Recent technological advancements have paved the way for the development of wearable and implantable miniaturized soft magnetic liquid metal pumps (SMLMs), representing a promising solution for fluid handling applications in medical devices. These devices have been designed and tested with tremendous success, proving their potential for use in various medical treatments such as drug delivery, organ replacement, and temperature regulation.

One of the primary advantages of SMLMs lies in their animal biocompatibility, indicating a high potential for human use without causing significant adverse effects. These devices’ low power consumption and straightforward design also make them an attractive option for many applications.

Furthermore, SMLMs play a crucial role in the development of medical devices of the next generation, as they are built to be more effective, less invasive, and more user-friendly than existing technologies.
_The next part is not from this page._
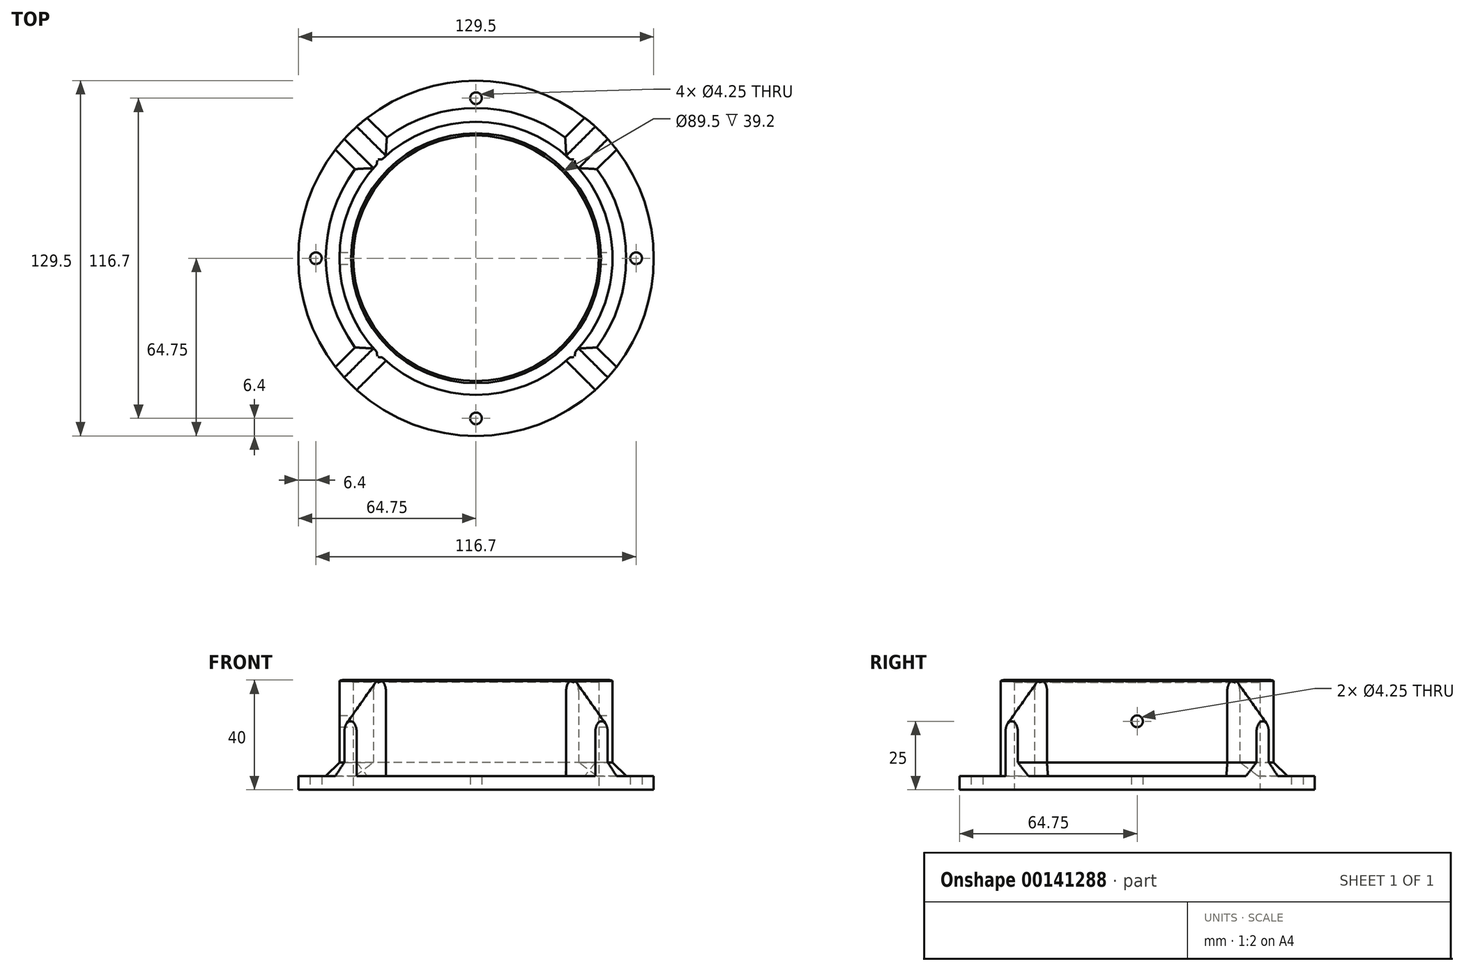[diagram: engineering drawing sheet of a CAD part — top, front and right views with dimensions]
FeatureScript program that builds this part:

With their ability to handle fluids precisely and in control, these devices provide a new level of accuracy that is essential in many medical procedures.

Moreover, using SMLMs in medical applications is not limited to drug delivery alone. These devices can also regulate the body’s temperature and assist in organ replacement. With the aid of soft magnetic liquid metal pumps, temperature regulation in medical devices can become much more efficient than existing methods, resulting in better patient outcomes.

SMLMs represent a significant step forward in developing medical devices, with their numerous advantages making them an attractive option for various applications. These devices’ successful design, testing, and user-friendly design make them essential tools for medical professionals worldwide. As future research expands our understanding of these exciting new technologies, we will see even more innovative medical applications.